Margarita begins as a rather ordinary young girl. She is bored in the company of her elders, and spends her time bickering with her mother and thinking about her clothes and her suitor. Then suddenly her mother becomes ill and dies, and “a tremendous, hundredweight grief [comes] crashing down on her chest, head, and legs.” Berberova deftly turns away from the political and toward a purely personal turmoil as Margarita must commission a coffin, consult with a priest and bury her mother. The young, carefree girl rapidly and painfully matures.

Time jumps forward, and we next meet Margarita years later, accompanied by her own daughter, visiting her mother’s grave in Dr. Byrdin’s garden. All that remains of the house is a handful of charred bricks and six crosses in a row. “In the last seven years she had been hidden among rebels, or heroes, or simply other chance passersby like her,” Margarita reflects, and so the personal and the political are again and lastingly joined.

In “Zoya Andreyevna,” the revolution is in full flow. A large provincial town is teeming with refugees and despair. The map shows the fighting “incredibly, impossibly” close; meanwhile, “in the midst of this Russian exodus, people were still searching for either a lost silence or a lost vividness.” Zoya Andreyevna, it seems, is looking for some of both as she moves into a boardinghouse to wait for news of her lover, who has joined the White Army. In behavior that foreshadows the erosion of privacy that would reach its ugly zenith during the Communist period, Zoya Andreyevna’s landladies, two sisters, spy on her, paw through the vestiges of her finery and extract her personal story. Zoya Andreyevna grows anxious, is stricken with typhus and is peremptorily carted off to the hospital, rather like a piece of broken furniture.

By “The Big City,” the dislocated, unnamed narrator--a man this time--is “a violin, or a flute, or a drum, that fate has been beating on for 20 years. Despair is prohibited.” And indeed the narrator courageously fights despair as he drifts through an anonymous city, a stand-in for New York, to find a job and a room, space both actual and figurative in which to live with his past and his memories.
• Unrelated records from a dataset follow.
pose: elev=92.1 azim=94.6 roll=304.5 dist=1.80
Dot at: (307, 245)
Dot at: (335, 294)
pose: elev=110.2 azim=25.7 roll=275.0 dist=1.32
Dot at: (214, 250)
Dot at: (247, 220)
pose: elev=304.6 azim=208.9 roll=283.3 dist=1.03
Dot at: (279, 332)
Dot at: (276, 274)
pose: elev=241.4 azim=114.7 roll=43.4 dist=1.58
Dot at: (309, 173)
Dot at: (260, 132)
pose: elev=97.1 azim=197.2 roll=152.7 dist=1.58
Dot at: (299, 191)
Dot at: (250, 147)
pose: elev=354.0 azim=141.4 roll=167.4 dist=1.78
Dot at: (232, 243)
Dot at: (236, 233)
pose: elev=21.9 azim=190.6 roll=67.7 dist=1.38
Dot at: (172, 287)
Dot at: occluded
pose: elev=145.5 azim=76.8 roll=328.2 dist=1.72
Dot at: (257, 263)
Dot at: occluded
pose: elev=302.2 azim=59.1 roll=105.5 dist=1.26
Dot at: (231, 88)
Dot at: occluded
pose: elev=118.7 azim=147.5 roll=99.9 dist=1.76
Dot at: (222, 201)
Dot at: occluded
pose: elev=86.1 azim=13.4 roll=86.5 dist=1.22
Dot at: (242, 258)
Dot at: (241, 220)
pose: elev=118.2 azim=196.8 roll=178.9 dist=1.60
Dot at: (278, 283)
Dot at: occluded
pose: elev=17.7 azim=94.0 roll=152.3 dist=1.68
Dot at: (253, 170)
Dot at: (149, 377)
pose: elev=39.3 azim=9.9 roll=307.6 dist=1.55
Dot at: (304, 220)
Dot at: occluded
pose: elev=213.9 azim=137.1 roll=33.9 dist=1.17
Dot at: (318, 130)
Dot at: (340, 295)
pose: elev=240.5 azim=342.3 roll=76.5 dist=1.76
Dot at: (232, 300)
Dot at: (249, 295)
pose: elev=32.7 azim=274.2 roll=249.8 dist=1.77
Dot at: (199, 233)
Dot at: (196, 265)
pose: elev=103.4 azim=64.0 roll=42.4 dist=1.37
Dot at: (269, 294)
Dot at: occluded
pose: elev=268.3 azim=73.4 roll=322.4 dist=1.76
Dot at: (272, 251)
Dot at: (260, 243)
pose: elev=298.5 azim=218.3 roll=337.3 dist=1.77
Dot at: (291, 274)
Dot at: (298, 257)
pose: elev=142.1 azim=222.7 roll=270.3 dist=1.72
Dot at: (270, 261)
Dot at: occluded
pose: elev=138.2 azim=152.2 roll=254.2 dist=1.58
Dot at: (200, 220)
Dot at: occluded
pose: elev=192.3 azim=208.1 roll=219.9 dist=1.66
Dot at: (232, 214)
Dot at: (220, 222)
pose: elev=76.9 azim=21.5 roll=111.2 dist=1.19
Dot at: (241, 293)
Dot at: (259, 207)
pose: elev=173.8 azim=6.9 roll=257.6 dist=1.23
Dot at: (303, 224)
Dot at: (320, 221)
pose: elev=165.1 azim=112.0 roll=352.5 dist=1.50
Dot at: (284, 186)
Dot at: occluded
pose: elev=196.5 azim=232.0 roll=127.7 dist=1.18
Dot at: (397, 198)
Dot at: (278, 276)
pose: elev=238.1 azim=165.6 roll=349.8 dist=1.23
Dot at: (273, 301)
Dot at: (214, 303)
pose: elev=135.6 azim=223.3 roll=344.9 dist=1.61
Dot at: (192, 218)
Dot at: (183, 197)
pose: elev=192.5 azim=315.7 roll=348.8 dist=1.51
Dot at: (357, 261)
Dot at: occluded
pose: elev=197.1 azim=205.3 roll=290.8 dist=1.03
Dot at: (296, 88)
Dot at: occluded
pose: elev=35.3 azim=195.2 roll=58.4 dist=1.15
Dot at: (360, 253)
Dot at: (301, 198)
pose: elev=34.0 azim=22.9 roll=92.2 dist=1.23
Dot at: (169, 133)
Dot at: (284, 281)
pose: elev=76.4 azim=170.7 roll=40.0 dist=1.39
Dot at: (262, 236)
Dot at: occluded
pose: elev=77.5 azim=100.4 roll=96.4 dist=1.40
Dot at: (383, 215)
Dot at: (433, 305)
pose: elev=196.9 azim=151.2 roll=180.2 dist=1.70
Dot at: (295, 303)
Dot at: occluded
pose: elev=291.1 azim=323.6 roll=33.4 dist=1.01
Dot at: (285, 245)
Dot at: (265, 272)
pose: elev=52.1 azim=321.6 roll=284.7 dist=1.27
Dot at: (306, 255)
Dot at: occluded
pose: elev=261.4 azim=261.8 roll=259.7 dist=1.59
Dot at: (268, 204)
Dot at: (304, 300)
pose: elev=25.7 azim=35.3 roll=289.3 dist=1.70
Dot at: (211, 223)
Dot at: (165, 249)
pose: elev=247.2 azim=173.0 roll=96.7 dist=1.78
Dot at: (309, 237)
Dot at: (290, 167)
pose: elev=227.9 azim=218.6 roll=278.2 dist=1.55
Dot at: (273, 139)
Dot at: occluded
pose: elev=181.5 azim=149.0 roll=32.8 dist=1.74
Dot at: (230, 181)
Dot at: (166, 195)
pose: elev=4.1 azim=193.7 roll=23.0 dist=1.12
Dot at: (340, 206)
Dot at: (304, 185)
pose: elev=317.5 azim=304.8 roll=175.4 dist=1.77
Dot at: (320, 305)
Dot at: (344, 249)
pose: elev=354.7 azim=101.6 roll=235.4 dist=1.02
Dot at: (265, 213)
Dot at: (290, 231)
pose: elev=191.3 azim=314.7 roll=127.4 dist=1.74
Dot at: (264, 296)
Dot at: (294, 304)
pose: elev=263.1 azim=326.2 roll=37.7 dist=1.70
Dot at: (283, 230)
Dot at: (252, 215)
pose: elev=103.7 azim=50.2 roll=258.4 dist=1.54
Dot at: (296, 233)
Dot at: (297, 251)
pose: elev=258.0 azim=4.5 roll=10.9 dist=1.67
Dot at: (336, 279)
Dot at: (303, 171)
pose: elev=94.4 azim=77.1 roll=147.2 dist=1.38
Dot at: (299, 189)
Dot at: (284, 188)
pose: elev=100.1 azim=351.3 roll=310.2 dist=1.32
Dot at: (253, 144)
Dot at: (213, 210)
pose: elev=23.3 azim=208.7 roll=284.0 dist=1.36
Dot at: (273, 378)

Gradually he understands that he is surrounded by millions of people who have taken a journey similar to his. Rather like Berberova herself, the reader surmises, he recognizes that “every person brings whatever he can to this big city” and resolves to take part in its life--and once again in his own. In Berberova’s fictional world, dislocation is agonizing and transformative, absolutely, but in time it can also lead to a tentative, and beautifully rendered, sense of location as well.